- Etymology: Referring either to 'dark river' or 'dangerous ravine' in the Xhosa language, or perhaps named after a person called 'Mbashe'

Location
- Country: South Africa
- Province: Eastern Cape Province

Physical characteristics
- Source: Drakensberg
- • location: NE of Elliot, Eastern Cape
- • elevation: 1,700 m (5,600 ft)
- Mouth: Indian Ocean
- • location: Bashee
- • coordinates: 32°15′S 28°54′E﻿ / ﻿32.250°S 28.900°E
- • elevation: 0 m (0 ft)
- Basin size: 6,030 km^{2} (2,330 sq mi)

= Mbhashe River =

River in the Eastern Cape, South Africa

Mbhashe River is one of the major rivers in the Eastern Cape Province, South Africa. It flows in a southeastern direction and has a catchment area of 6,030 km^{2} (2330 sq. mi.). The river drains into the Indian Ocean through an estuary located near the lighthouse at Bashee, south of Mhlanganisweni.

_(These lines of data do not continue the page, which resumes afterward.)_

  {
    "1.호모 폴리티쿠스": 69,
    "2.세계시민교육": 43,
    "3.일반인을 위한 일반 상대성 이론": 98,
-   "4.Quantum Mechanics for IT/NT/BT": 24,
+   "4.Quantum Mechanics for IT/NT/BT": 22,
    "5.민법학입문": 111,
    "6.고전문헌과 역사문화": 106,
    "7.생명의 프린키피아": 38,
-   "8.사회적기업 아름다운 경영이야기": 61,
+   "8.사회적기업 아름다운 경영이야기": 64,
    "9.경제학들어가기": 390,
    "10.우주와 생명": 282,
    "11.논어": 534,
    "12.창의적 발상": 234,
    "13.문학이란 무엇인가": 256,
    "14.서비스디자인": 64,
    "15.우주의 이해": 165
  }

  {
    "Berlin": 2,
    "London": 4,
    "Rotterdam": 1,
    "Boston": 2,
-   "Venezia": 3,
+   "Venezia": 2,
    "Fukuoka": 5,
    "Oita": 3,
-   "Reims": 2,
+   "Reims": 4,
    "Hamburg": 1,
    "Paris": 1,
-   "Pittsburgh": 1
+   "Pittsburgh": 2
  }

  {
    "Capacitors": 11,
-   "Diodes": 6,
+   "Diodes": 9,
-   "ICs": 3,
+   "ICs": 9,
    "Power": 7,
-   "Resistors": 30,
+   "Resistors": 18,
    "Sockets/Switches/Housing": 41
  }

After passing under national road N2, the Mbhashe River encounters southwest of Elliotdale and north-east of Dutywa the more rugged terrain of the Wild Coast and suddenly enters into a 64 km (40 mile) long series of violent twists and turns known as the Collywobbles before continuing more sedately towards the Indian Ocean.

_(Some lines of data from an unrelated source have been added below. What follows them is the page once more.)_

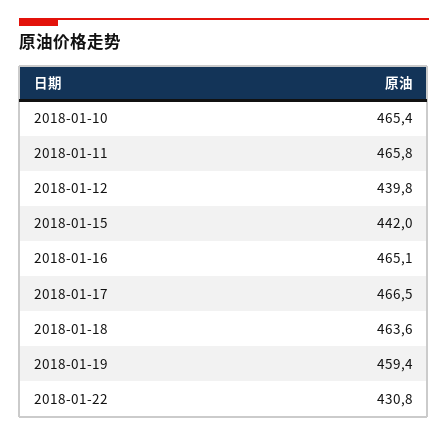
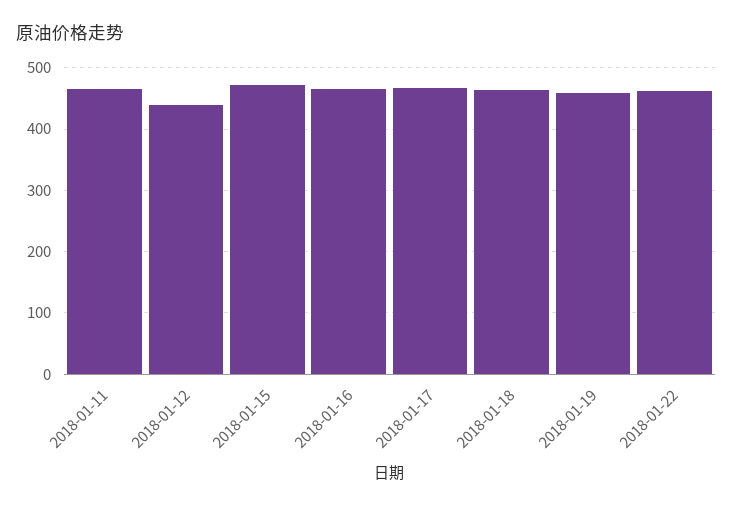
  {
-   "2018-01-10": 465.4,
    "2018-01-11": 465.8,
    "2018-01-12": 439.8,
-   "2018-01-15": 442,
+   "2018-01-15": 470,
    "2018-01-16": 465.1,
    "2018-01-17": 466.5,
    "2018-01-18": 463.6,
    "2018-01-19": 459.4,
-   "2018-01-22": 430.8
+   "2018-01-22": 460
  }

The Mbhashe river's main tributaries are the Xuka River, Mgwali River, Dutywa River and the Mnyolo River. Presently this river is part of the Mzimvubu to Keiskamma Water Management Area.

== History ==

In 1554 Portuguese ship São Bento ran aground at the mouth of the Mbhashe River. The ordeal of 322 of its survivors, who walked from there to Lourenço Marques, presently Maputo, has been recorded.

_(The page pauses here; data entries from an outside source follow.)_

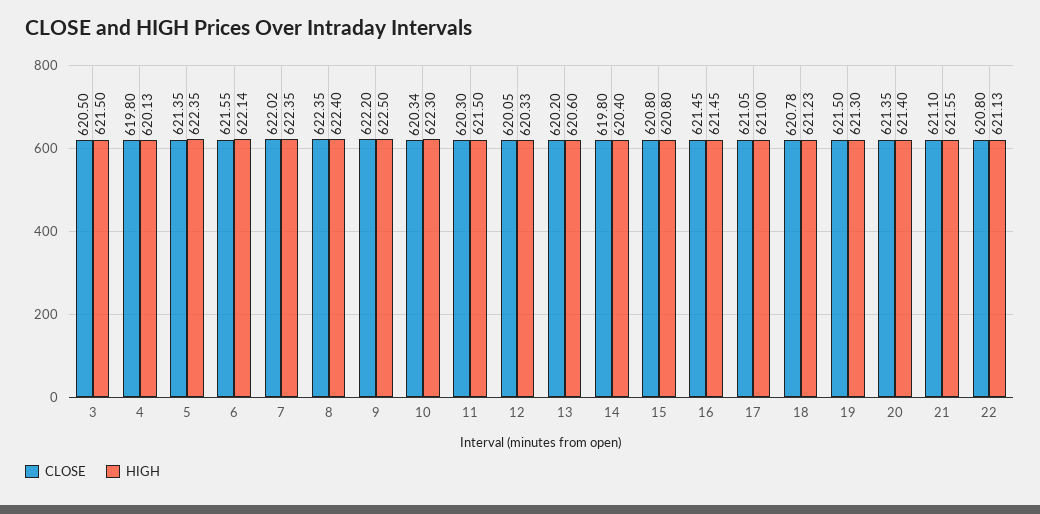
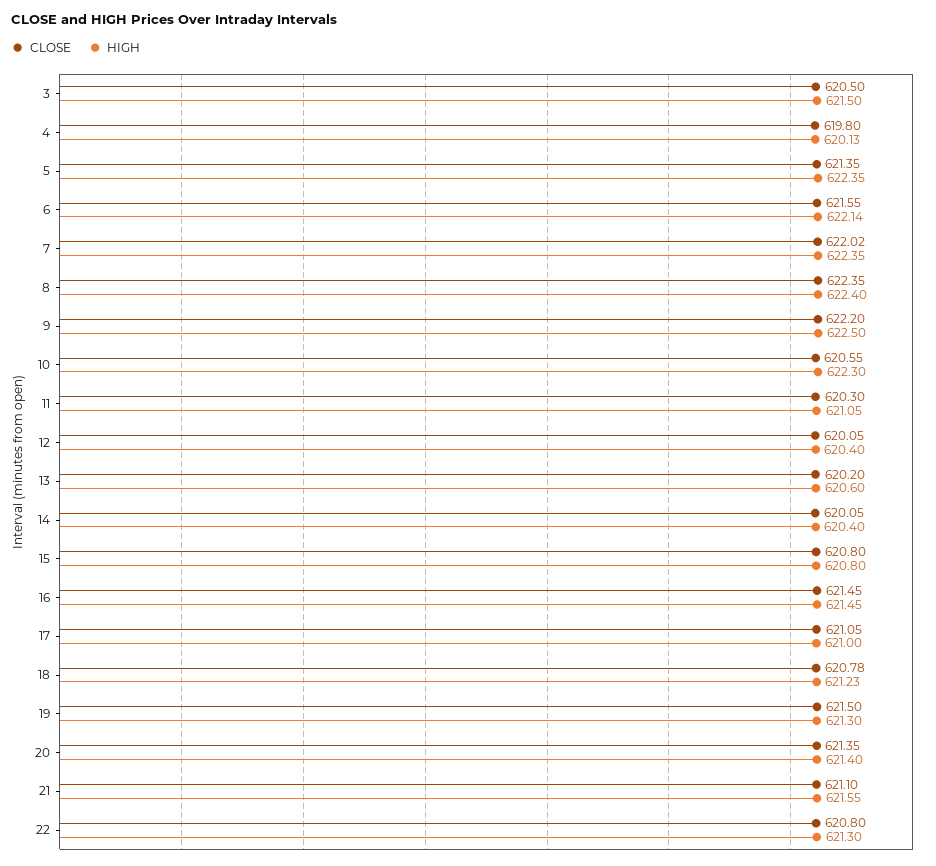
  {
    "CLOSE": {
      "3": 620.5,
      "4": 619.8,
      "5": 621.35,
      "6": 621.55,
      "7": 622.02,
      "8": 622.35,
      "9": 622.2,
-     "10": 620.34,
+     "10": 620.55,
      "11": 620.3,
      "12": 620.05,
      "13": 620.2,
-     "14": 619.8,
+     "14": 620.05,
      "15": 620.8,
      "16": 621.45,
      "17": 621.05,
      "18": 620.78,
      "19": 621.5,
      "20": 621.35,
      "21": 621.1,
      "22": 620.8
    },
    "HIGH": {
      "3": 621.5,
      "4": 620.13,
      "5": 622.35,
      "6": 622.14,
      "7": 622.35,
      "8": 622.4,
      "9": 622.5,
      "10": 622.3,
-     "11": 621.5,
+     "11": 621.05,
-     "12": 620.33,
+     "12": 620.4,
      "13": 620.6,
      "14": 620.4,
      "15": 620.8,
      "16": 621.45,
      "17": 621,
      "18": 621.23,
      "19": 621.3,
      "20": 621.4,
      "21": 621.55,
-     "22": 621.13
+     "22": 621.3
    }
  }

Mvezo is a village on the banks of the Mbhashe River, where Nelson Mandela was born in 1918.

On the 5 February 1963 a white family was killed by members of the Azanian People's Liberation Army, the armed wing of the Pan Africanist Congress while camping near a bridge close to the river. 40 men were arrested and 23 were later sentenced to death for the murder.

== Ecology ==

Some of the fishes caught in its waters are Labeobarbus aeneus, Barbus pallidus, Barbus anoplus, Myxus capensis, Anguilla marmorata and Anguilla mossambica. Labeobarbus aeneus is an invasive species, now widely present in the river system.